**What is needed**
The lines below starting at the line containing "PRODUCT SPECIFICATION" and ending at the line containing "With optional, separately-purchased adapter (Z8937100ZAC)" are to be repeated exactly, with both ends kept and nothing else added.

**Data**

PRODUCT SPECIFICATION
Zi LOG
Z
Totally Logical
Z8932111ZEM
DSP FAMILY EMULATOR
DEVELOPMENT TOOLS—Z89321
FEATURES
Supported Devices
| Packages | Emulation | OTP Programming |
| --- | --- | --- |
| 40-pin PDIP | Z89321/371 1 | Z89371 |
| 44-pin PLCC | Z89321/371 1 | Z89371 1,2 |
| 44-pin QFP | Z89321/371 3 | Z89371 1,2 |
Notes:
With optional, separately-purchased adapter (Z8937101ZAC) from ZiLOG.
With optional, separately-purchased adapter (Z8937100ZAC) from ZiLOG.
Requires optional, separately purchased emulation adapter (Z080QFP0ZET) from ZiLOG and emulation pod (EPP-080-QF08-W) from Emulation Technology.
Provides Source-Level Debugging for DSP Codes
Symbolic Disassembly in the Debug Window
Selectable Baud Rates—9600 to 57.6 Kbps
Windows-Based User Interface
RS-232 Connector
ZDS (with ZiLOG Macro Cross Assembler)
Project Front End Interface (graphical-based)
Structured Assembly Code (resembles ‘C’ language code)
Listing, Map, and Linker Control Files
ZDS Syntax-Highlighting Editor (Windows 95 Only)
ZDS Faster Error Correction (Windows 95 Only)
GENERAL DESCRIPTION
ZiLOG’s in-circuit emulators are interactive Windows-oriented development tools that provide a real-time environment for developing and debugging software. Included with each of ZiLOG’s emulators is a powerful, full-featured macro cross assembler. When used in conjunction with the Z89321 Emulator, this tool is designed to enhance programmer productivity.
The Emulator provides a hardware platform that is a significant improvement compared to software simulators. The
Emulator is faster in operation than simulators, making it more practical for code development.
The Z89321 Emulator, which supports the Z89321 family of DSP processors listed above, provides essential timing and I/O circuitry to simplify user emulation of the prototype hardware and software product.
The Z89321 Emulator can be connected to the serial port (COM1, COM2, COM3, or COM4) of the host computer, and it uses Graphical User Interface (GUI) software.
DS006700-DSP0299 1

---

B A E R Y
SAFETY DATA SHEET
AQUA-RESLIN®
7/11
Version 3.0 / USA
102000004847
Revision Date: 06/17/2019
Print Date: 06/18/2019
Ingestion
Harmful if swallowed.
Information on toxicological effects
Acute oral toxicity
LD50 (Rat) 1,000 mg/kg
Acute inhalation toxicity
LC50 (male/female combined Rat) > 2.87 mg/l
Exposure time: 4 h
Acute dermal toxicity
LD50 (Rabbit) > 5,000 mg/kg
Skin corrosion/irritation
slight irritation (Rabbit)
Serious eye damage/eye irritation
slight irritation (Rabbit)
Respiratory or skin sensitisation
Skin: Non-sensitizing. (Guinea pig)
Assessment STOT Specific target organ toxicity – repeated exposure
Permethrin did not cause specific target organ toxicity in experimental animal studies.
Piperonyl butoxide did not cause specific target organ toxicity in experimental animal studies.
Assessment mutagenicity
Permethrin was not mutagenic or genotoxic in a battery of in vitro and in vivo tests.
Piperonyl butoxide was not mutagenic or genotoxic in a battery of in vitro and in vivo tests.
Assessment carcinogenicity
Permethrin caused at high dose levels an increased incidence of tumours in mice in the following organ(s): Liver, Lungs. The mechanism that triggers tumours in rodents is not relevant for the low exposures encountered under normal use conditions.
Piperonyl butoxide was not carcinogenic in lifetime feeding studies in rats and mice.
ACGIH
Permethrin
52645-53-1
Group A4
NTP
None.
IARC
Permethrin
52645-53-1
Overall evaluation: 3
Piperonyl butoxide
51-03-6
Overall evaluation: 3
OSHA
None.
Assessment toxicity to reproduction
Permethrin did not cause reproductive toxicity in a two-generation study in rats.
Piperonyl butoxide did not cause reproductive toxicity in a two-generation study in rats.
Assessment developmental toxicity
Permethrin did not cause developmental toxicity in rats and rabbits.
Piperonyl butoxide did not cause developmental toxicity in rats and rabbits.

==

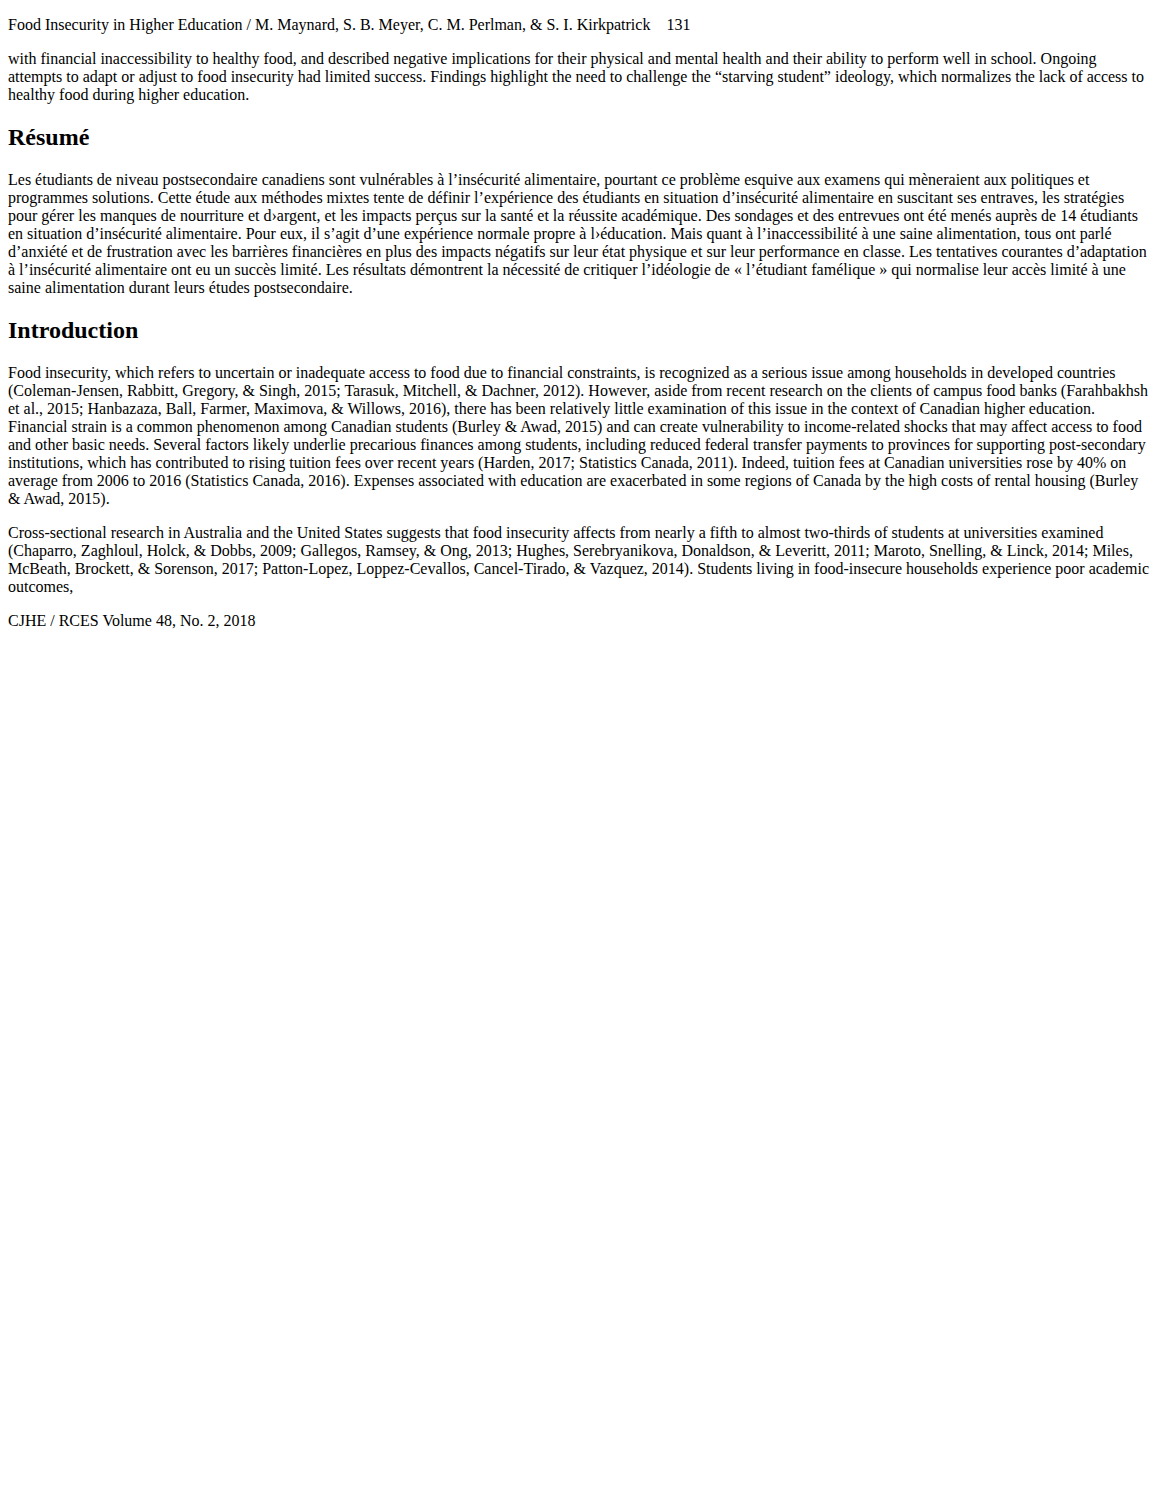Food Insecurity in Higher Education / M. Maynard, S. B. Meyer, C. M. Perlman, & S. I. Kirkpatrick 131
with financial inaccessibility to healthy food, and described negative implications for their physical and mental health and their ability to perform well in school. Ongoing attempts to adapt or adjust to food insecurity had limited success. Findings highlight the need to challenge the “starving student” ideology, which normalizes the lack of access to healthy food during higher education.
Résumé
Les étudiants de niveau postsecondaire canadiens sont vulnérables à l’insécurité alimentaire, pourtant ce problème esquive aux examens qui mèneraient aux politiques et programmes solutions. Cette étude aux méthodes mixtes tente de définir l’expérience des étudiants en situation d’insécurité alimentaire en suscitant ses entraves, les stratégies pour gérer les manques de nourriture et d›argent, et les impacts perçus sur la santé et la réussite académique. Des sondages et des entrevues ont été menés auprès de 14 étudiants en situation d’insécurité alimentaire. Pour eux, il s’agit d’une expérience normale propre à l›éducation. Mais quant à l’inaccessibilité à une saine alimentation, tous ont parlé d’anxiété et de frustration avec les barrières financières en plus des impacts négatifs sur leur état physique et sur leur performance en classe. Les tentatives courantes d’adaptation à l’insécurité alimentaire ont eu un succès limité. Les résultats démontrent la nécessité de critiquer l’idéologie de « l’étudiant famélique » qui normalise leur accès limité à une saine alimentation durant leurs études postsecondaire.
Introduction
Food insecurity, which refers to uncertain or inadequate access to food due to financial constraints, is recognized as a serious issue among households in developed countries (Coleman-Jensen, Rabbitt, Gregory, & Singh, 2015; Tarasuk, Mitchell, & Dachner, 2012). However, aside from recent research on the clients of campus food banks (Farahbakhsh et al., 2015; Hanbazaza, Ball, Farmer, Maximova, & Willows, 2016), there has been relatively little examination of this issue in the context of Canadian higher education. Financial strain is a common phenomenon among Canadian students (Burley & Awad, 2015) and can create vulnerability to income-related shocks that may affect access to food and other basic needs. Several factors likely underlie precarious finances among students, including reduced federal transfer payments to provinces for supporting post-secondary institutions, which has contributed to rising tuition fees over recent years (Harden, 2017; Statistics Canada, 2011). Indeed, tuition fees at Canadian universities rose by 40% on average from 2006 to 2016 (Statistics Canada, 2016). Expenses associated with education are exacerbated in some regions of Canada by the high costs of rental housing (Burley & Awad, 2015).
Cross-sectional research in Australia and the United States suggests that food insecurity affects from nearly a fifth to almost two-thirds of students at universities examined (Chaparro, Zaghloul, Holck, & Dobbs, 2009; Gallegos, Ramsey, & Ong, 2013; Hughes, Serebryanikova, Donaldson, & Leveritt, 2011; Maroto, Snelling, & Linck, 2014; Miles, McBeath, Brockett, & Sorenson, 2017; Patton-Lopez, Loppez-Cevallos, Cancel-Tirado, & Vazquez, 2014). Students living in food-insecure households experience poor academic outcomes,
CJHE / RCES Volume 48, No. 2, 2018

**Result**
PRODUCT SPECIFICATION
Zi LOG
Z
Totally Logical
Z8932111ZEM
DSP FAMILY EMULATOR
DEVELOPMENT TOOLS—Z89321
FEATURES
Supported Devices
| Packages | Emulation | OTP Programming |
| --- | --- | --- |
| 40-pin PDIP | Z89321/371 1 | Z89371 |
| 44-pin PLCC | Z89321/371 1 | Z89371 1,2 |
| 44-pin QFP | Z89321/371 3 | Z89371 1,2 |
Notes:
With optional, separately-purchased adapter (Z8937101ZAC) from ZiLOG.
With optional, separately-purchased adapter (Z8937100ZAC) from ZiLOG.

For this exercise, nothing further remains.